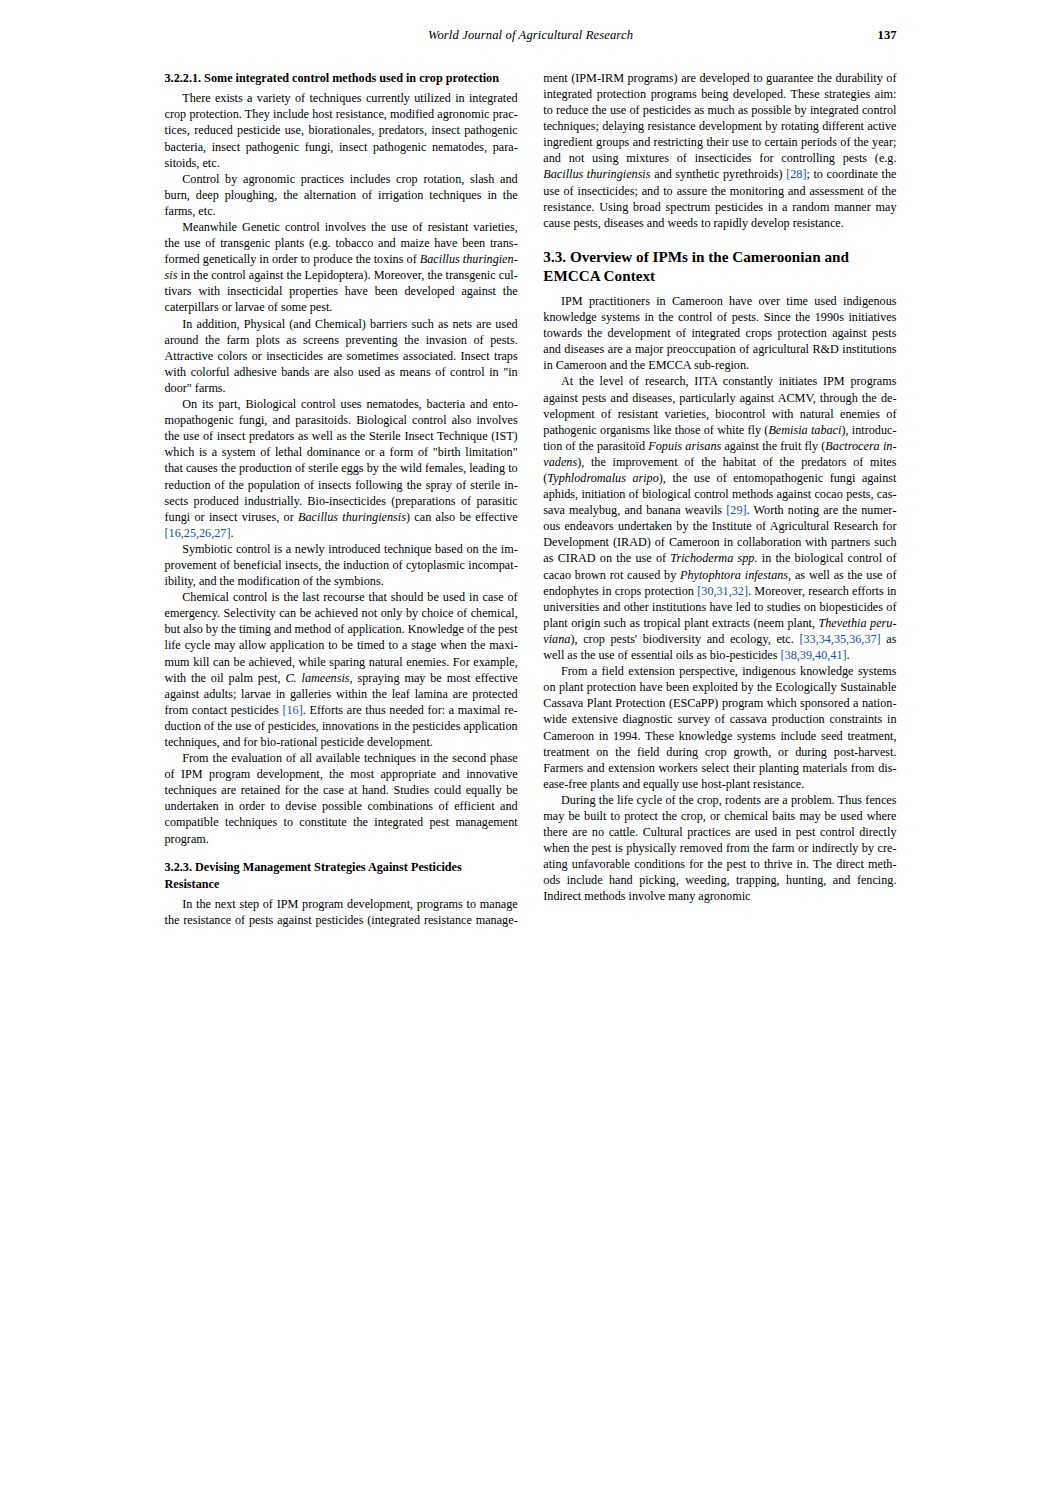World Journal of Agricultural Research 137
3.2.2.1. Some integrated control methods used in crop protection
There exists a variety of techniques currently utilized in integrated crop protection. They include host resistance, modified agronomic practices, reduced pesticide use, biorationales, predators, insect pathogenic bacteria, insect pathogenic fungi, insect pathogenic nematodes, parasitoids, etc.
Control by agronomic practices includes crop rotation, slash and burn, deep ploughing, the alternation of irrigation techniques in the farms, etc.
Meanwhile Genetic control involves the use of resistant varieties, the use of transgenic plants (e.g. tobacco and maize have been transformed genetically in order to produce the toxins of Bacillus thuringiensis in the control against the Lepidoptera). Moreover, the transgenic cultivars with insecticidal properties have been developed against the caterpillars or larvae of some pest.
In addition, Physical (and Chemical) barriers such as nets are used around the farm plots as screens preventing the invasion of pests. Attractive colors or insecticides are sometimes associated. Insect traps with colorful adhesive bands are also used as means of control in "in door" farms.
On its part, Biological control uses nematodes, bacteria and entomopathogenic fungi, and parasitoids. Biological control also involves the use of insect predators as well as the Sterile Insect Technique (IST) which is a system of lethal dominance or a form of "birth limitation" that causes the production of sterile eggs by the wild females, leading to reduction of the population of insects following the spray of sterile insects produced industrially. Bio-insecticides (preparations of parasitic fungi or insect viruses, or Bacillus thuringiensis) can also be effective [16,25,26,27].
Symbiotic control is a newly introduced technique based on the improvement of beneficial insects, the induction of cytoplasmic incompatibility, and the modification of the symbions.
Chemical control is the last recourse that should be used in case of emergency. Selectivity can be achieved not only by choice of chemical, but also by the timing and method of application. Knowledge of the pest life cycle may allow application to be timed to a stage when the maximum kill can be achieved, while sparing natural enemies. For example, with the oil palm pest, C. lameensis, spraying may be most effective against adults; larvae in galleries within the leaf lamina are protected from contact pesticides [16]. Efforts are thus needed for: a maximal reduction of the use of pesticides, innovations in the pesticides application techniques, and for bio-rational pesticide development.
From the evaluation of all available techniques in the second phase of IPM program development, the most appropriate and innovative techniques are retained for the case at hand. Studies could equally be undertaken in order to devise possible combinations of efficient and compatible techniques to constitute the integrated pest management program.
3.2.3. Devising Management Strategies Against Pesticides Resistance
In the next step of IPM program development, programs to manage the resistance of pests against pesticides (integrated resistance management (IPM-IRM programs) are developed to guarantee the durability of integrated protection programs being developed. These strategies aim: to reduce the use of pesticides as much as possible by integrated control techniques; delaying resistance development by rotating different active ingredient groups and restricting their use to certain periods of the year; and not using mixtures of insecticides for controlling pests (e.g. Bacillus thuringiensis and synthetic pyrethroids) [28]; to coordinate the use of insecticides; and to assure the monitoring and assessment of the resistance. Using broad spectrum pesticides in a random manner may cause pests, diseases and weeds to rapidly develop resistance.
3.3. Overview of IPMs in the Cameroonian and EMCCA Context
IPM practitioners in Cameroon have over time used indigenous knowledge systems in the control of pests. Since the 1990s initiatives towards the development of integrated crops protection against pests and diseases are a major preoccupation of agricultural R&D institutions in Cameroon and the EMCCA sub-region.
At the level of research, IITA constantly initiates IPM programs against pests and diseases, particularly against ACMV, through the development of resistant varieties, biocontrol with natural enemies of pathogenic organisms like those of white fly (Bemisia tabaci), introduction of the parasitoïd Fopuis arisans against the fruit fly (Bactrocera invadens), the improvement of the habitat of the predators of mites (Typhlodromalus aripo), the use of entomopathogenic fungi against aphids, initiation of biological control methods against cocao pests, cassava mealybug, and banana weavils [29]. Worth noting are the numerous endeavors undertaken by the Institute of Agricultural Research for Development (IRAD) of Cameroon in collaboration with partners such as CIRAD on the use of Trichoderma spp. in the biological control of cacao brown rot caused by Phytophtora infestans, as well as the use of endophytes in crops protection [30,31,32]. Moreover, research efforts in universities and other institutions have led to studies on biopesticides of plant origin such as tropical plant extracts (neem plant, Thevethia peruviana), crop pests' biodiversity and ecology, etc. [33,34,35,36,37] as well as the use of essential oils as bio-pesticides [38,39,40,41].
From a field extension perspective, indigenous knowledge systems on plant protection have been exploited by the Ecologically Sustainable Cassava Plant Protection (ESCaPP) program which sponsored a nation-wide extensive diagnostic survey of cassava production constraints in Cameroon in 1994. These knowledge systems include seed treatment, treatment on the field during crop growth, or during post-harvest. Farmers and extension workers select their planting materials from disease-free plants and equally use host-plant resistance.
During the life cycle of the crop, rodents are a problem. Thus fences may be built to protect the crop, or chemical baits may be used where there are no cattle. Cultural practices are used in pest control directly when the pest is physically removed from the farm or indirectly by creating unfavorable conditions for the pest to thrive in. The direct methods include hand picking, weeding, trapping, hunting, and fencing. Indirect methods involve many agronomic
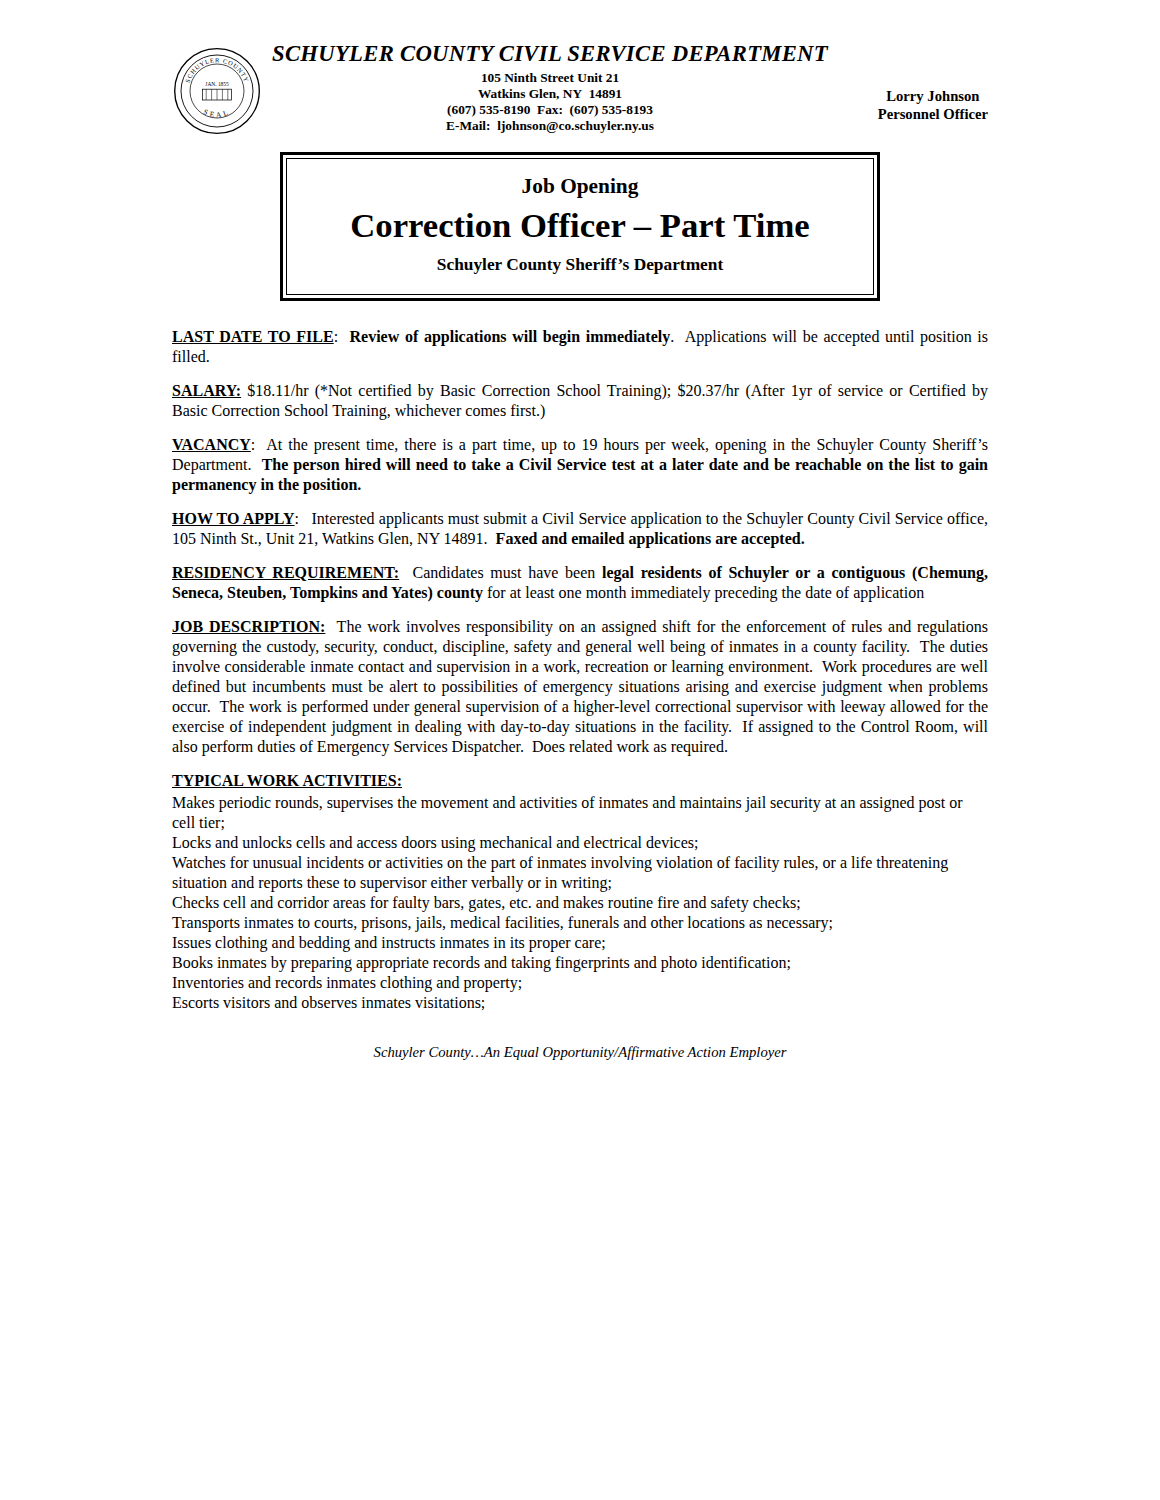SCHUYLER COUNTY JAN. 1855 SEAL
SCHUYLER COUNTY CIVIL SERVICE DEPARTMENT
105 Ninth Street Unit 21
Watkins Glen, NY 14891
(607) 535-8190 Fax: (607) 535-8193
E-Mail: ljohnson@co.schuyler.ny.us
Lorry Johnson
Personnel Officer
Job Opening
Correction Officer – Part Time
Schuyler County Sheriff’s Department
LAST DATE TO FILE: Review of applications will begin immediately. Applications will be accepted until position is filled.
SALARY: $18.11/hr (*Not certified by Basic Correction School Training); $20.37/hr (After 1yr of service or Certified by Basic Correction School Training, whichever comes first.)
VACANCY: At the present time, there is a part time, up to 19 hours per week, opening in the Schuyler County Sheriff’s Department. The person hired will need to take a Civil Service test at a later date and be reachable on the list to gain permanency in the position.
HOW TO APPLY: Interested applicants must submit a Civil Service application to the Schuyler County Civil Service office, 105 Ninth St., Unit 21, Watkins Glen, NY 14891. Faxed and emailed applications are accepted.
RESIDENCY REQUIREMENT: Candidates must have been legal residents of Schuyler or a contiguous (Chemung, Seneca, Steuben, Tompkins and Yates) county for at least one month immediately preceding the date of application
JOB DESCRIPTION: The work involves responsibility on an assigned shift for the enforcement of rules and regulations governing the custody, security, conduct, discipline, safety and general well being of inmates in a county facility. The duties involve considerable inmate contact and supervision in a work, recreation or learning environment. Work procedures are well defined but incumbents must be alert to possibilities of emergency situations arising and exercise judgment when problems occur. The work is performed under general supervision of a higher-level correctional supervisor with leeway allowed for the exercise of independent judgment in dealing with day-to-day situations in the facility. If assigned to the Control Room, will also perform duties of Emergency Services Dispatcher. Does related work as required.
TYPICAL WORK ACTIVITIES:
Makes periodic rounds, supervises the movement and activities of inmates and maintains jail security at an assigned post or cell tier;
Locks and unlocks cells and access doors using mechanical and electrical devices;
Watches for unusual incidents or activities on the part of inmates involving violation of facility rules, or a life threatening situation and reports these to supervisor either verbally or in writing;
Checks cell and corridor areas for faulty bars, gates, etc. and makes routine fire and safety checks;
Transports inmates to courts, prisons, jails, medical facilities, funerals and other locations as necessary;
Issues clothing and bedding and instructs inmates in its proper care;
Books inmates by preparing appropriate records and taking fingerprints and photo identification;
Inventories and records inmates clothing and property;
Escorts visitors and observes inmates visitations;
Schuyler County…An Equal Opportunity/Affirmative Action Employer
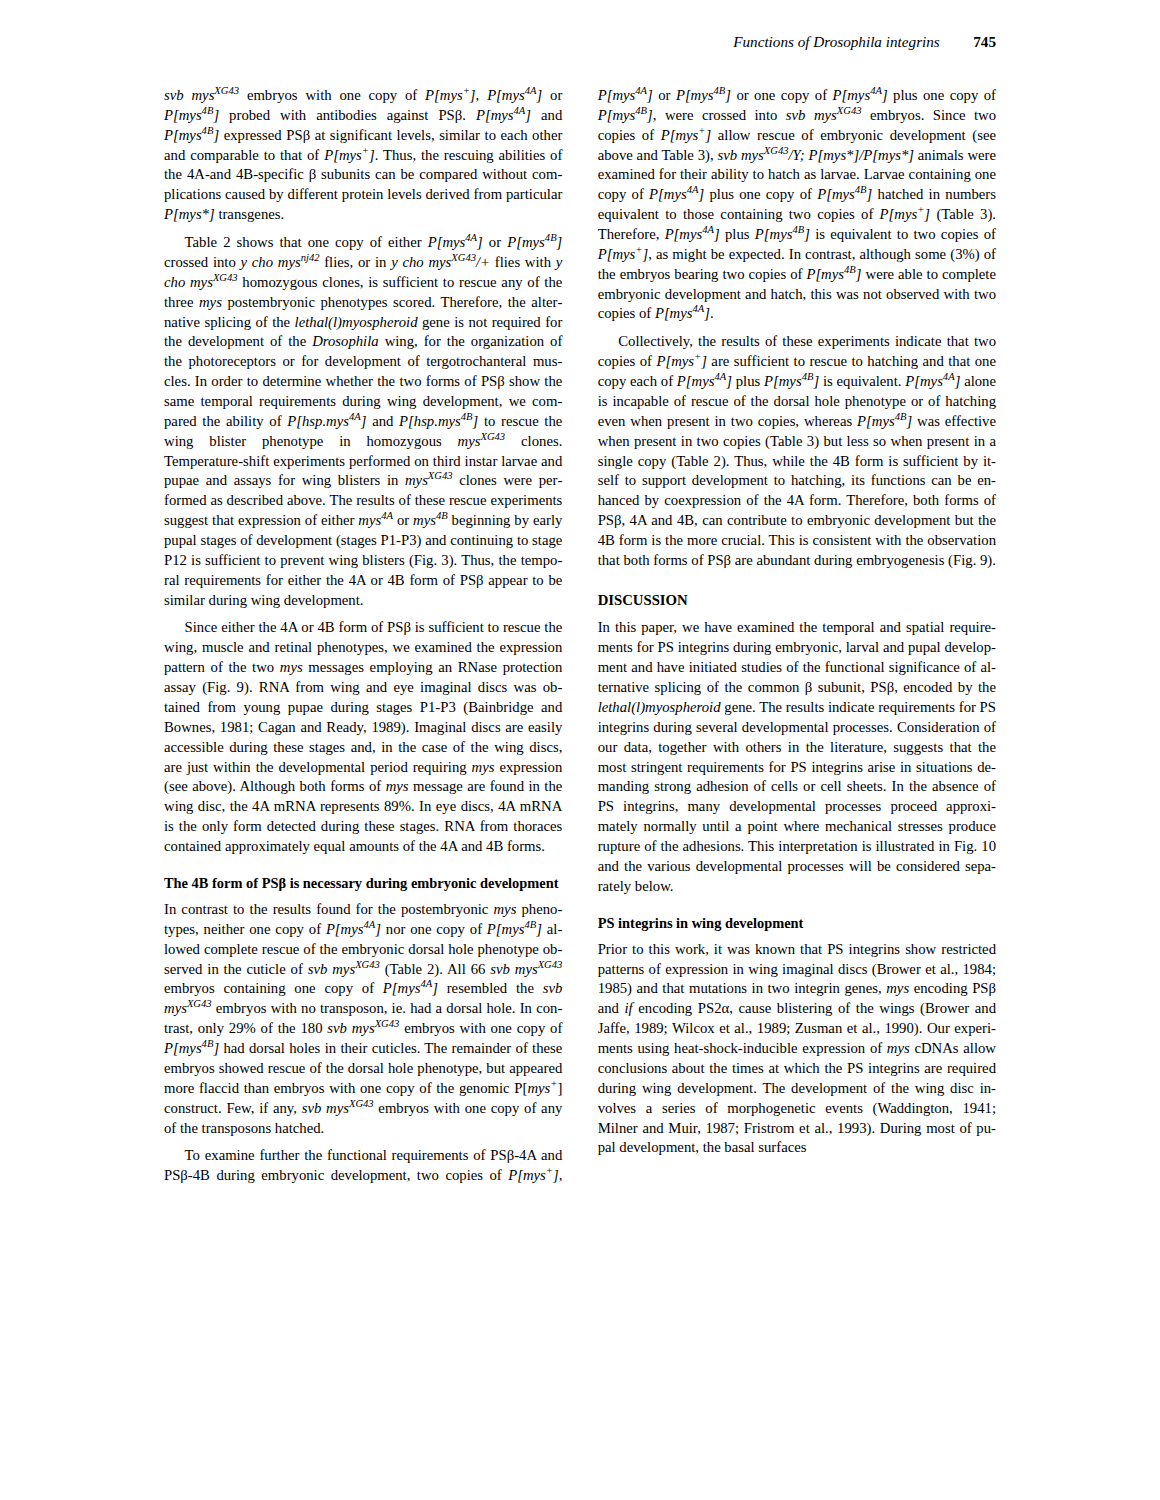Functions of Drosophila integrins 745
svb mysXG43 embryos with one copy of P[mys+], P[mys4A] or P[mys4B] probed with antibodies against PSβ. P[mys4A] and P[mys4B] expressed PSβ at significant levels, similar to each other and comparable to that of P[mys+]. Thus, the rescuing abilities of the 4A-and 4B-specific β subunits can be compared without complications caused by different protein levels derived from particular P[mys*] transgenes.
Table 2 shows that one copy of either P[mys4A] or P[mys4B] crossed into y cho mysnj42 flies, or in y cho mysXG43/+ flies with y cho mysXG43 homozygous clones, is sufficient to rescue any of the three mys postembryonic phenotypes scored. Therefore, the alternative splicing of the lethal(l)myospheroid gene is not required for the development of the Drosophila wing, for the organization of the photoreceptors or for development of tergotrochanteral muscles. In order to determine whether the two forms of PSβ show the same temporal requirements during wing development, we compared the ability of P[hsp.mys4A] and P[hsp.mys4B] to rescue the wing blister phenotype in homozygous mysXG43 clones. Temperature-shift experiments performed on third instar larvae and pupae and assays for wing blisters in mysXG43 clones were performed as described above. The results of these rescue experiments suggest that expression of either mys4A or mys4B beginning by early pupal stages of development (stages P1-P3) and continuing to stage P12 is sufficient to prevent wing blisters (Fig. 3). Thus, the temporal requirements for either the 4A or 4B form of PSβ appear to be similar during wing development.
Since either the 4A or 4B form of PSβ is sufficient to rescue the wing, muscle and retinal phenotypes, we examined the expression pattern of the two mys messages employing an RNase protection assay (Fig. 9). RNA from wing and eye imaginal discs was obtained from young pupae during stages P1-P3 (Bainbridge and Bownes, 1981; Cagan and Ready, 1989). Imaginal discs are easily accessible during these stages and, in the case of the wing discs, are just within the developmental period requiring mys expression (see above). Although both forms of mys message are found in the wing disc, the 4A mRNA represents 89%. In eye discs, 4A mRNA is the only form detected during these stages. RNA from thoraces contained approximately equal amounts of the 4A and 4B forms.
The 4B form of PSβ is necessary during embryonic development
In contrast to the results found for the postembryonic mys phenotypes, neither one copy of P[mys4A] nor one copy of P[mys4B] allowed complete rescue of the embryonic dorsal hole phenotype observed in the cuticle of svb mysXG43 (Table 2). All 66 svb mysXG43 embryos containing one copy of P[mys4A] resembled the svb mysXG43 embryos with no transposon, ie. had a dorsal hole. In contrast, only 29% of the 180 svb mysXG43 embryos with one copy of P[mys4B] had dorsal holes in their cuticles. The remainder of these embryos showed rescue of the dorsal hole phenotype, but appeared more flaccid than embryos with one copy of the genomic P[mys+] construct. Few, if any, svb mysXG43 embryos with one copy of any of the transposons hatched.
To examine further the functional requirements of PSβ-4A and PSβ-4B during embryonic development, two copies of P[mys+], P[mys4A] or P[mys4B] or one copy of P[mys4A] plus one copy of P[mys4B], were crossed into svb mysXG43 embryos. Since two copies of P[mys+] allow rescue of embryonic development (see above and Table 3), svb mysXG43/Y; P[mys*]/P[mys*] animals were examined for their ability to hatch as larvae. Larvae containing one copy of P[mys4A] plus one copy of P[mys4B] hatched in numbers equivalent to those containing two copies of P[mys+] (Table 3). Therefore, P[mys4A] plus P[mys4B] is equivalent to two copies of P[mys+], as might be expected. In contrast, although some (3%) of the embryos bearing two copies of P[mys4B] were able to complete embryonic development and hatch, this was not observed with two copies of P[mys4A].
Collectively, the results of these experiments indicate that two copies of P[mys+] are sufficient to rescue to hatching and that one copy each of P[mys4A] plus P[mys4B] is equivalent. P[mys4A] alone is incapable of rescue of the dorsal hole phenotype or of hatching even when present in two copies, whereas P[mys4B] was effective when present in two copies (Table 3) but less so when present in a single copy (Table 2). Thus, while the 4B form is sufficient by itself to support development to hatching, its functions can be enhanced by coexpression of the 4A form. Therefore, both forms of PSβ, 4A and 4B, can contribute to embryonic development but the 4B form is the more crucial. This is consistent with the observation that both forms of PSβ are abundant during embryogenesis (Fig. 9).
DISCUSSION
In this paper, we have examined the temporal and spatial requirements for PS integrins during embryonic, larval and pupal development and have initiated studies of the functional significance of alternative splicing of the common β subunit, PSβ, encoded by the lethal(l)myospheroid gene. The results indicate requirements for PS integrins during several developmental processes. Consideration of our data, together with others in the literature, suggests that the most stringent requirements for PS integrins arise in situations demanding strong adhesion of cells or cell sheets. In the absence of PS integrins, many developmental processes proceed approximately normally until a point where mechanical stresses produce rupture of the adhesions. This interpretation is illustrated in Fig. 10 and the various developmental processes will be considered separately below.
PS integrins in wing development
Prior to this work, it was known that PS integrins show restricted patterns of expression in wing imaginal discs (Brower et al., 1984; 1985) and that mutations in two integrin genes, mys encoding PSβ and if encoding PS2α, cause blistering of the wings (Brower and Jaffe, 1989; Wilcox et al., 1989; Zusman et al., 1990). Our experiments using heat-shock-inducible expression of mys cDNAs allow conclusions about the times at which the PS integrins are required during wing development. The development of the wing disc involves a series of morphogenetic events (Waddington, 1941; Milner and Muir, 1987; Fristrom et al., 1993). During most of pupal development, the basal surfaces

=====

Exercise directions: Every line in the entries above that mentions the word "Glen" must be shown.

Problem solution:
Watkins Glen, NY 14891
HOW TO APPLY: Interested applicants must submit a Civil Service application to the Schuyler County Civil Service office, 105 Ninth St., Unit 21, Watkins Glen, NY 14891. Faxed and emailed applications are accepted.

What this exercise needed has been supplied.